METODI: In questo studio sono stati valutati 44 atleti, suddivisi in 2 gruppi: il primo di 22 pazienti con dolore pelvico anteriore e diagnosi generica di pubalgia e il secondo di 22 pazienti asintomatici. Per ogni giocatore è stata eseguita una valutazione clinica e strumentale con radiografie del bacino e teleradiografie degli arti inferiori e, inoltre, in quelli sintomatici una risonanza magnetica del bacino.
RISULTATI: Il 50% dei pazienti era affetto da una reale pubalgia e il 50% da altre problematiche. In particolare il 18,2% dei casi presentava un impingement femoro-acetabolare, il 18,2% una dismetria degli arti inferiori, il 4,5% un’avulsione della spina iliaca antero-inferiore, il 4,5% un varicocele e il 4,5% una rottura tendinea incompleta del retto femorale all’inserzione prossimale. La statistica descrittiva ha inoltre dimostrato come l’81,1% dei casi con pubalgia interessasse i centrocampisti.

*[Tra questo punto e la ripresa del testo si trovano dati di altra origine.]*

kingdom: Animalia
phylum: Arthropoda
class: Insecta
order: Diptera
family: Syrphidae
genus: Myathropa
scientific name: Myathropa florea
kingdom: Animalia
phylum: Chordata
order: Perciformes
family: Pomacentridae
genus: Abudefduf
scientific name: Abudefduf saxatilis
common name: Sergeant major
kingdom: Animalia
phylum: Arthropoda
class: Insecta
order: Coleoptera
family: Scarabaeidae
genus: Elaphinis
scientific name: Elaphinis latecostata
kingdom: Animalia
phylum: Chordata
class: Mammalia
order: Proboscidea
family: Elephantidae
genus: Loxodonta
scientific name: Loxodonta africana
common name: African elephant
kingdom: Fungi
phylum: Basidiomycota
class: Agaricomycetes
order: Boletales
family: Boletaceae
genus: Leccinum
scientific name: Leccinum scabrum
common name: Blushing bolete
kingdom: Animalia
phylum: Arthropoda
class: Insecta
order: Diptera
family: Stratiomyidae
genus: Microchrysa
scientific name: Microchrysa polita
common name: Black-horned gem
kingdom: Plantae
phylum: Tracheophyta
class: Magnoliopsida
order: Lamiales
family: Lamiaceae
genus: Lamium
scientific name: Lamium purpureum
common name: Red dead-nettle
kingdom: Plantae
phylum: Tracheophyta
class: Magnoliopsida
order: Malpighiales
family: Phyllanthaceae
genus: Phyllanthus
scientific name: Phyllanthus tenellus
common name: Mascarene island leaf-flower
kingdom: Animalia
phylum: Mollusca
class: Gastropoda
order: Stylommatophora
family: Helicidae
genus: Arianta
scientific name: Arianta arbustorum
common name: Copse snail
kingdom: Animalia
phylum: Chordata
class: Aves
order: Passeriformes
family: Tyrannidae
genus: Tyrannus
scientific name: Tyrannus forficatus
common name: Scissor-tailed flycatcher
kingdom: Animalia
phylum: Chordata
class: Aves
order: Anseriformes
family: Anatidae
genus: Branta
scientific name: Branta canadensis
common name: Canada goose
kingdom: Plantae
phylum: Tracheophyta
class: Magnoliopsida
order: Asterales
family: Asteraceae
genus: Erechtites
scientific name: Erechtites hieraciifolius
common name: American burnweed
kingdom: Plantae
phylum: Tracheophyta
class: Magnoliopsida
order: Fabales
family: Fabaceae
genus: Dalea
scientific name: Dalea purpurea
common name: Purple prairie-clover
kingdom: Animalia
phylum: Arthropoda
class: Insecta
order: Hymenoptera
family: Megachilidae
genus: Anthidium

CONCLUSIONI: Dai risultati ottenuti si evince come la pubalgia possa essere la reale causa di dolore pelvico anteriore in un numero considerevole di casi, ma è comunque necessario considerare nella diagnosi differenziale altre patologie o alterazioni morfo-strutturali che possono essere la causa di tale sintomatologia.